Il n'est guère surprenant dans ces conditions que quelques grandes questions ne fassent en vérité qu'affleurer la surface des deux romans de Durrell — Qu'est-ce qui fait la puissance économique et sociale ? Le destin est-il une structure réductible à un algorithme ? Qu'est-ce que la vie ? — et qu'elles n'y figurent guère que comme des décors peints en trompe-l'œil dans le style d'un autre siècle. Je crains que Durrell n'ait cherché à se rassurer en prétendant que ces questions n'existaient pas ou qu'elles n'avaient pas de solution. Ce témoignage selon Spengler sur l'échec de la culture occidentale est un taux témoignage, en ce qu'il néglige ou écarte délibérément les apports réels et récents de cette culture occidentale qui annulent et remplacent les formulations périmées de ces problèmes. Sur plus d'un point, Durrell est plus proche d'Hoffmann ou de Villiers de l'Isle-Adam que des créateurs de mythes modernes. Peut-être l'a-t-il voulu ainsi ? A mes yeux, c'est dommage, il a vu une nouvelle terre s'offrir à ses yeux. il a choisi de n'y pas entrer.

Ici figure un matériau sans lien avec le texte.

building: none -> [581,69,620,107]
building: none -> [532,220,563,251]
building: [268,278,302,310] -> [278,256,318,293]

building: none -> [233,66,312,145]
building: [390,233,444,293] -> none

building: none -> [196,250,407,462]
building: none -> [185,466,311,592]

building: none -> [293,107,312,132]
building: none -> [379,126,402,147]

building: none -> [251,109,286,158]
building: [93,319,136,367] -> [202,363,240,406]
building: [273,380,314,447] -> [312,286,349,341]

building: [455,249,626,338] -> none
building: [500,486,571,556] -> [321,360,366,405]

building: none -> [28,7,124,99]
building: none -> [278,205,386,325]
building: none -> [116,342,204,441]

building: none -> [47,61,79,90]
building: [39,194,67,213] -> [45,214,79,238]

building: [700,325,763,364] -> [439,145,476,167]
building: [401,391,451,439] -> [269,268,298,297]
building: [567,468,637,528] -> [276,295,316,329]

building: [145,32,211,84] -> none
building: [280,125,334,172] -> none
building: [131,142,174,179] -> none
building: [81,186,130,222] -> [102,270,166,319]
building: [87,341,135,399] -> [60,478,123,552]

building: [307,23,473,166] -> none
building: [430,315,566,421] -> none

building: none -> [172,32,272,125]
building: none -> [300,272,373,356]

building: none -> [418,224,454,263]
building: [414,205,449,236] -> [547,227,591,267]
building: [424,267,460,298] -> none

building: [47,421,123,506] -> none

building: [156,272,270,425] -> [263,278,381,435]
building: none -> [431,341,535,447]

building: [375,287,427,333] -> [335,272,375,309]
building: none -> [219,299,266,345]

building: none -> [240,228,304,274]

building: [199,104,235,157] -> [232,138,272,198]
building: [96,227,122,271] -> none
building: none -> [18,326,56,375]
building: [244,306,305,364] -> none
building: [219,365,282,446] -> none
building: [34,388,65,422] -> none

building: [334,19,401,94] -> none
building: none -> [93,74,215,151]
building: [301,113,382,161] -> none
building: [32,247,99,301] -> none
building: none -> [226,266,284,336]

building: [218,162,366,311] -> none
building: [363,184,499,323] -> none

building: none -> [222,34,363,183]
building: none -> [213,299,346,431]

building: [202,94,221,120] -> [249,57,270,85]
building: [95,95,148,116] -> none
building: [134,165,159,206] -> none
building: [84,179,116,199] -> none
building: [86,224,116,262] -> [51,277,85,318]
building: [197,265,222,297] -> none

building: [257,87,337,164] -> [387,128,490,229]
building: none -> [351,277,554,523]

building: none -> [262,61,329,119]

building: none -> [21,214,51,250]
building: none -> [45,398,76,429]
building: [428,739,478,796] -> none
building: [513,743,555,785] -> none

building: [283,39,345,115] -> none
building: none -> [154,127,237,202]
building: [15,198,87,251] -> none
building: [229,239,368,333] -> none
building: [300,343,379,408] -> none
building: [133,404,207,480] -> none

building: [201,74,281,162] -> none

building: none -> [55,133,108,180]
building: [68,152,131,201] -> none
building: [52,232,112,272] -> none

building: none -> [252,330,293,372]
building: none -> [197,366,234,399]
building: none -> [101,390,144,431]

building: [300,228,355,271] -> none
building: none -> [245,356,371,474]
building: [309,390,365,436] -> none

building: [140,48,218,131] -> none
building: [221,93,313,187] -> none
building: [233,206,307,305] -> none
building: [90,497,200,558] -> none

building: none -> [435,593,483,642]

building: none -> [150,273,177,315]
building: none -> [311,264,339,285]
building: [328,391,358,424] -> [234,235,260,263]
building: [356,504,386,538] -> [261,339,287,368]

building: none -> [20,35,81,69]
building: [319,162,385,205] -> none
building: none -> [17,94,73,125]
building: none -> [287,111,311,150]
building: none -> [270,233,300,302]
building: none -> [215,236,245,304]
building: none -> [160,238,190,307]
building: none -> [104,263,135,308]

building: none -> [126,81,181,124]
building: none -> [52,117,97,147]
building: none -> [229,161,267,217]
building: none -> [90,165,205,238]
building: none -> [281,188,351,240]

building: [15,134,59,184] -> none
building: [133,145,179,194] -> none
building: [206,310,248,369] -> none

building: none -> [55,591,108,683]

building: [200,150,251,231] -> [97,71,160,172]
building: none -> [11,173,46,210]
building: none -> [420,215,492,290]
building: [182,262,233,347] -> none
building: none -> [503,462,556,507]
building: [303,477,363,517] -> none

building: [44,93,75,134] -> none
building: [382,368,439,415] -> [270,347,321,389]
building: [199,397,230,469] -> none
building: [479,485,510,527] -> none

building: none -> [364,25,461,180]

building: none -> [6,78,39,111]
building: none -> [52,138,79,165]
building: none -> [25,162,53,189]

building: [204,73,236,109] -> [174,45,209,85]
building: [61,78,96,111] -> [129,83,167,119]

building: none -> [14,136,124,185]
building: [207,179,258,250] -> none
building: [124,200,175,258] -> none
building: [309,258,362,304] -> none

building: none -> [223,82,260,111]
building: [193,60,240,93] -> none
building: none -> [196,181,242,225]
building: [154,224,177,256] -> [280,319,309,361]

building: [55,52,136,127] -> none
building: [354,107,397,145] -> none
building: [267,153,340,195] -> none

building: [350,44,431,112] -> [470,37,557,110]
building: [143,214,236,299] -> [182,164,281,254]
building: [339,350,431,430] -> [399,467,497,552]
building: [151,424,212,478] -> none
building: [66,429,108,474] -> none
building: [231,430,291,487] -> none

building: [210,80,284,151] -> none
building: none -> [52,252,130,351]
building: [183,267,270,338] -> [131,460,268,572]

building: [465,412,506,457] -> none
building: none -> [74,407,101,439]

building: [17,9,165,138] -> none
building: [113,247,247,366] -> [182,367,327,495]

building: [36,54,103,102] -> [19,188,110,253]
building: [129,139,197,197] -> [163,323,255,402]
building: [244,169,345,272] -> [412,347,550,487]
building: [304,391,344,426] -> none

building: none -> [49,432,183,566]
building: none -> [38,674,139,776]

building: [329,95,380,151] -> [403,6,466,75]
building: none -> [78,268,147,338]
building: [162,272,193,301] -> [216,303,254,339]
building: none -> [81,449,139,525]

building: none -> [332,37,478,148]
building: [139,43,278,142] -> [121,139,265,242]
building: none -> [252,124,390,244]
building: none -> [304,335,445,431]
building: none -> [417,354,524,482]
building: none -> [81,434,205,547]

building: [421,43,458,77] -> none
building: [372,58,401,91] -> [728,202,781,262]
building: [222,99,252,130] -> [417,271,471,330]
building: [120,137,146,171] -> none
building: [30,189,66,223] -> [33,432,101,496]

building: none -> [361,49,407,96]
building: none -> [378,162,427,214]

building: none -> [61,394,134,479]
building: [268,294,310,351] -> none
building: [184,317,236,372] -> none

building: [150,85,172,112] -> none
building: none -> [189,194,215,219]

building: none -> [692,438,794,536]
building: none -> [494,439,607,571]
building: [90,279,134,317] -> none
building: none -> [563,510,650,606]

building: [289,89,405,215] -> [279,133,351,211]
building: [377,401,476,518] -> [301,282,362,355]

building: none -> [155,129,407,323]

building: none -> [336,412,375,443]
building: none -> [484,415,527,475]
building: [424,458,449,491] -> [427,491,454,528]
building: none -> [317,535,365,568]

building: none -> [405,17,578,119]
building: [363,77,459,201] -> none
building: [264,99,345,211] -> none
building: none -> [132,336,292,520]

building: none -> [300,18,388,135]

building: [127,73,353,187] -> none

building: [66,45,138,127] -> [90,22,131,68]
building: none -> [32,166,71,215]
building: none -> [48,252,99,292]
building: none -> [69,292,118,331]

Ce jugement pourra paraître sévère. C'est qu'il est porté par comparaison avec d'autres œuvres, à mon sens plus fortes. Il y a plus de choses sur le monde moderne chez un Dick que chez Durrell. Mais il reste que, pour ceux qui d'ordinaire ne lisent ni Dick ni les autres représentants de qualité de cette littérature vraiment moderne qu'est la science-fiction, la lecture des romans de Durrell pourra peut-être constituer une utile introduction à la découverte du présent.